Me: I have bad news about, Bob
Friend: Bob from work that always fakes his own death?
Me: *Drops shovel* Oh no
[bank robbery]
Me: *passes teller second note* ok, now I would like to make a deposit
Wait, if Disney’s Cars only “eat” gasoline, why do the have teeth?
Trampolines…
Are great…
For…
Peeing your pants…
A little at a time…
Neighbor: Your dog barks a lot.
Me: Isn’t your kid the one that plays her recorder outside every summer?
N: So?
M: So, I can’t help you.
if you want a wife that will cook and clean for you then that’s not me.
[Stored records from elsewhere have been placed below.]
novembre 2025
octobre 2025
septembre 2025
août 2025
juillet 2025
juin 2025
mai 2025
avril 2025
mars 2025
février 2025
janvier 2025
BUT if you want a wife who will support and love you unconditionally then again, that’s not me. i don’t like you
#ImNotWorriedCuz I’m into this
Be careful when you follow the masses sometimes the M is silent
“Eat right and exercise?!?…
I dunno…seems like some kind of a scam, Doc.”
Nancy Drew and the mystery of the seven minute stroller nap delaying bedtime by two hours
my New Year’s Eve plans:
– sleep until 11:59 PM
– wake up to watch the ball fall
– practice writing 2024 a few times
– go to bed
[Hospital front desk]
“Yeah my wife is here for weight loss surg-”
*wife hits me*
“Baby delivery, I mean she’s here to deliver a baby”
According to my co-workers, I have the paitience of a saint which my family thought was hilarious until I told them to shut up
3 eggs may not feed my family, but I found 2 boxes of cake mix and Mama ’bout to turn water into wine.
Husband:What do you want for Mother’s Day?
Me:I don’t want to have to tell you what I want
Husband:(goes to the store and never comes back)
All the observable evidence suggests that, if I was much worse at my job, I’d be more likely to get a promotion to senior management.
Played twister with my kids and now hold the world record for saying, “That’s not your left foot” a billion times.